Mutated (changed) genes that are a part of the tumor are looked at with genomic profiling tests. These are not the genes that you inherited from your parents. Genetics is the study of genes that are inherited and passed on from generation to generation. These genes are responsible for many things, including hair and eye color. Increased risk for certain diseases can also be passed on through genes and can be looked at using genomic profiling. The science used in genomic profiling is called genomics. This type of test looks at the genes that make up the tumor and evaluates how they interact and function. It looks at how active certain genes are within the tumor, which may affect how the tumor grows and responds to treatment.
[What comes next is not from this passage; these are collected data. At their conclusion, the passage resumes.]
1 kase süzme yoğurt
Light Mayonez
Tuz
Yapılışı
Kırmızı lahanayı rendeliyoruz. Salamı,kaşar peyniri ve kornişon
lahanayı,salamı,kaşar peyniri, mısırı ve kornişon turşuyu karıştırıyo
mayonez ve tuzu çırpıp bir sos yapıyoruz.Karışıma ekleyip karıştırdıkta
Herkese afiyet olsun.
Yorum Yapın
BRCA1 and BRCA2 ("breast cancer genes") are examples of these types of genes. Women with abnormal versions of these genes are at higher risk of developing breast cancer. Genomic profiling, using a gene signature, is an analysis of the level of expression of a group of genes in the tumor tissue, which is then used to predict outcomes.

A few companies have a panel of tumor genes that can help predict how likely the tumor is to recur after surgery. However, the tests have not been shown to be able to predict which tumors will benefit from chemotherapy. The tests can be expensive and may not be covered by insurance. Your provider can send information to your insurance company to ask for approval. These tests include:

  • Oncotype DX Colon Cancer Recurrence Score – This test looks at 12 genes to predict the risk of recurrence. The sample is marked as low, intermediate, or high risk.
  • ColoPrint – This test looks at 18 genes and marks the tumor as either high or low risk for recurrence.
  • GeneFx – This test looks at 482 genes and marks the tumor as low or high risk.

Putting it All Together

There are a many things to think about when treating stage II colon cancer. Studies continue to look at the benefits and risks of treatment and which treatments are the best.

You and your providers should consider the stage and features of the tumor, your medical history, and your preferences about treatment. You play a role in this decision-making process and need to make a decision you can feel comfortable with, using all of the information available.